Europe: le solaire et l’éolien dépassent l’énergie fossile pour la première fois
Les centrales éoliennes et solaires ont pour la première fois produit plus d'électricité dans l'Union européenne en 2025 que les énergies fossiles, selon un rapport du centre de réflexion sur l'énergie Ember publié ce jeudi.
C’est une première. Une bascule, selon certains observateurs.
Au total, les deux énergies issues du vent et du soleil "ont généré un record de 30% de l'électricité de l'UE, devançant les énergies fossiles (29%)", indique le think tank Ember dans son rapport annuel intitulé European Electricity Review.
"Ce moment historique montre à quelle vitesse l'UE évolue vers un système énergétique reposant sur l'éolien et le solaire", s’est félicitée Béatrice Petrovich, auteure du rapport. "Alors que la dépendance aux énergies fossiles alimente l'instabilité dans le monde, les enjeux de la transition vers les énergies propres sont plus évidents que jamais", a-t-elle ajouté.
Cette première est portée principalement par l'énergie solaire, dont la production a augmenté de plus de 20% pour la quatrième année consécutive, indique Ember.
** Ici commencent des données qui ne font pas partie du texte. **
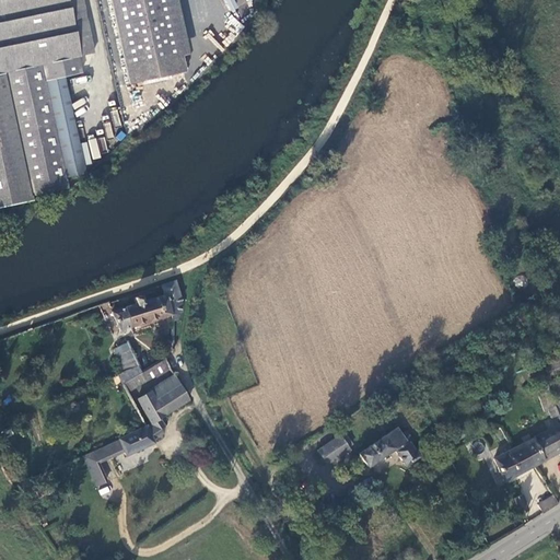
[(0,0),(0,207),(32,200),(31,196),(68,187),(66,178),(84,173),(68,96),(84,92),(80,73),(82,72),(79,56),(93,54),(82,0),(0,0)]
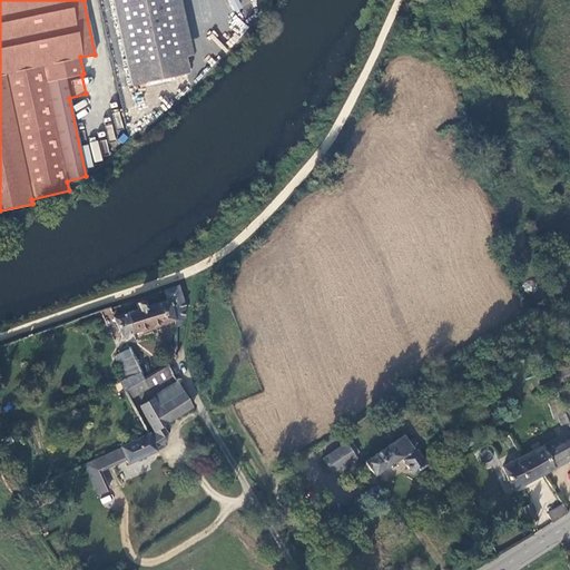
[(112,0),(130,86),(187,74),(184,57),(192,55),(179,0),(112,0)]
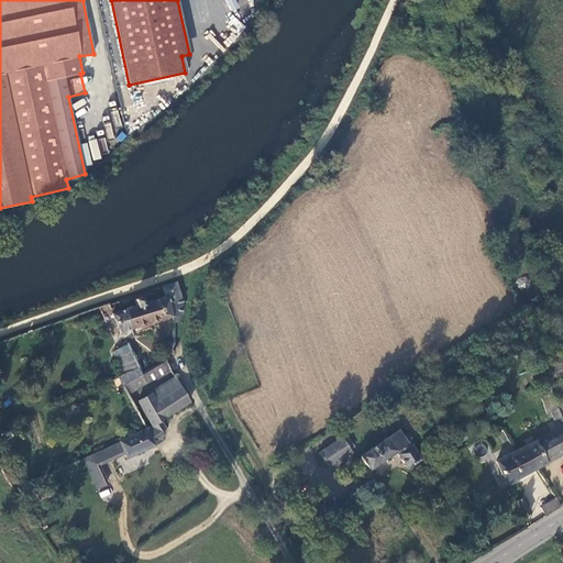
[(183,307),(176,283),(162,287),(165,298),(112,315),(119,333),(170,317),(169,324),(173,323),(175,323),(177,320),(175,317),(180,317),(183,307)]
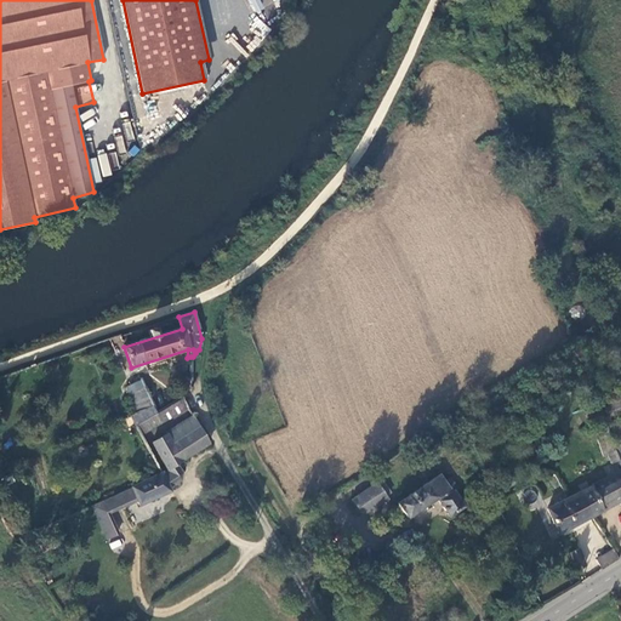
[(141,379),(124,386),(136,411),(130,415),(141,436),(187,406),(182,397),(157,412),(141,379)]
Elle représentait en 2025, 13% de l'électricité produite dans l'UE, un record, devant l'électricité issue des centrales à charbon et hydroélectriques.
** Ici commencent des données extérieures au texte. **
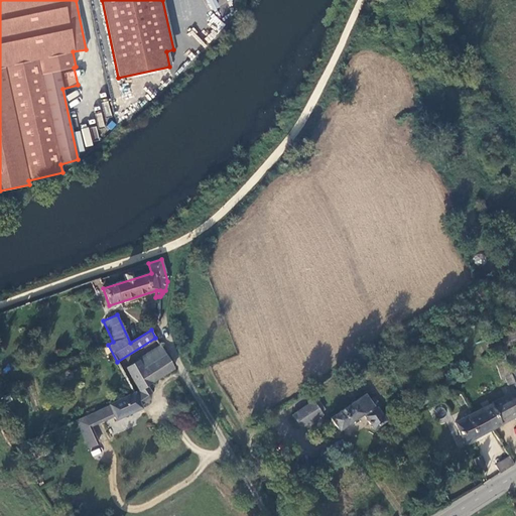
[(504,340),(508,348),(515,343),(515,331),(513,325),(503,331),(507,338),(504,340)]
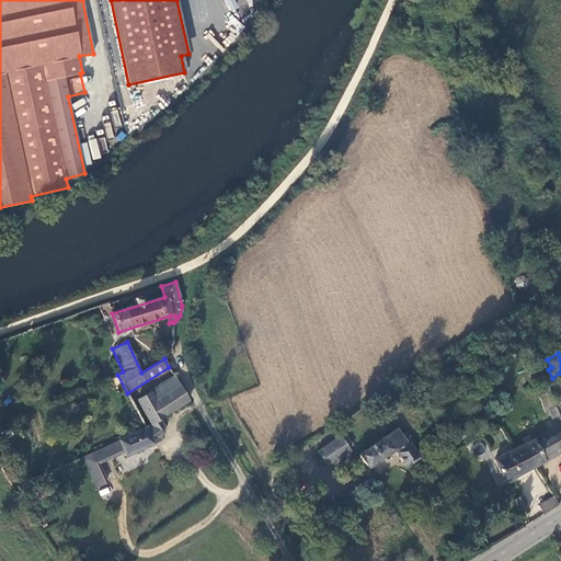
[(158,420),(187,401),(173,376),(157,386),(158,388),(135,401),(150,425),(158,420)]
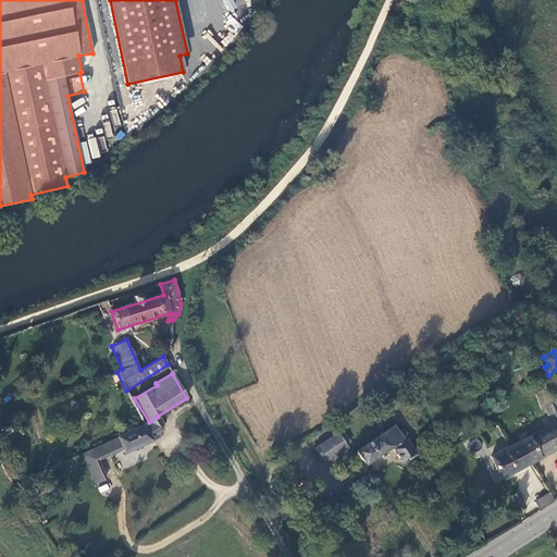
[(556,380),(545,384),(554,406),(556,404),(556,380)]
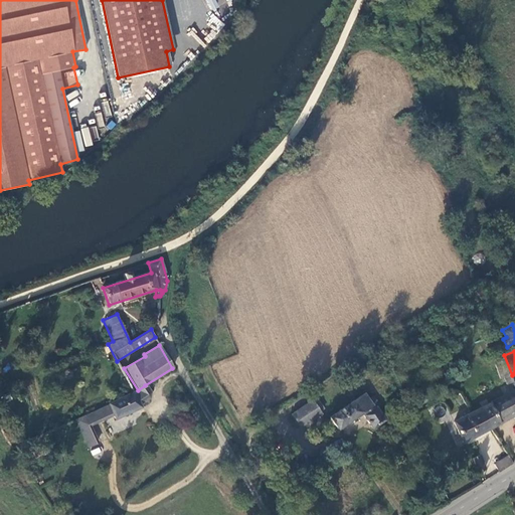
[(504,355),(503,353),(493,357),(501,378),(504,377),(507,385),(514,381),(512,375),(504,355)]
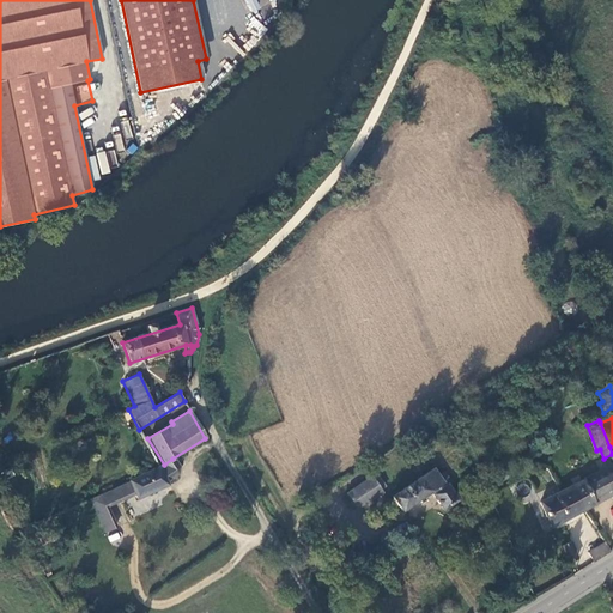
[(121,499),(137,491),(139,498),(167,485),(165,481),(176,474),(178,467),(173,459),(164,465),(161,466),(163,469),(161,472),(159,469),(128,483),(128,481),(115,487),(116,490),(121,499)]
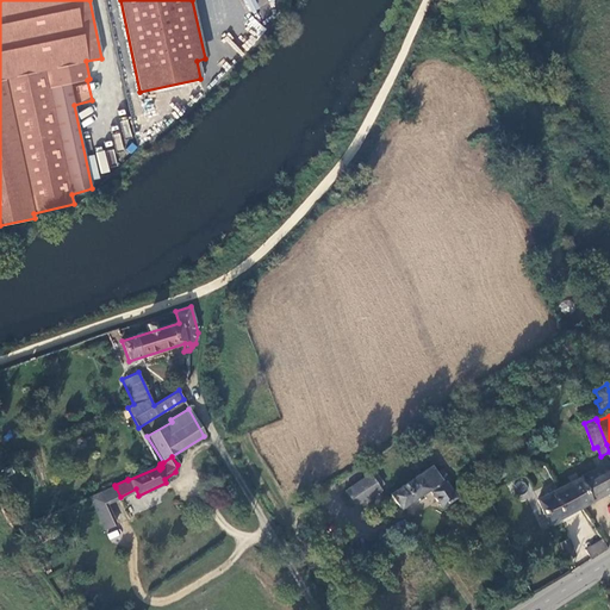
[(609,462),(605,466),(570,484),(582,506),(609,492),(609,462)]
L'éolien a constitué 16,9% de l’électricité produite l’an dernier, en léger recul en raison d'une météo moins venteuse en début d'année, tandis que l'hydraulique a reculé plus fortement du fait de précipitations moindres qu'en 2024 (11,7%).
L’Europe reste dépendante du gaz pour produire son électricité
Sur les cinq dernières années, la part des énergies fossiles dans l’électricité de l’UE est passée de 36,7 % à 29 %. Le rapport analyse les données de production et de demande d'électricité dans les 27 pays de l'UE en 2025.
Dans 19 pays de l'UE, la part du charbon dans la production d'électricité est inférieure à 5%.Ember relève en revanche que l'UE reste fortement dépendante au gaz (16,7%).
"L'augmentation de la production d'électricité à partir de gaz, conjuguée à la baisse de la production hydroélectrique en 2025, a fait grimper de 16% la facture des importations de gaz fossile de l'UE et a entraîné des flambées des prix sur les marchés de l'électricité", indique-t-il.
Or, ajoute Ember, les enjeux sont majeurs pour l'UE en raison du "risque de chantage énergétique de la part des exportateurs d'énergies fossiles". Une allusion à la dépendance de l'Europe au gaz russe ou aux injonctions américaines de s'approvisionner en pétrole et gaz auprès des Etats-Unis.
"Investir dans les énergies renouvelables produites localement constitue une stratégie essentielle pour atténuer ce risque, dans un contexte géopolitique toujours plus instable", recommande-t-il.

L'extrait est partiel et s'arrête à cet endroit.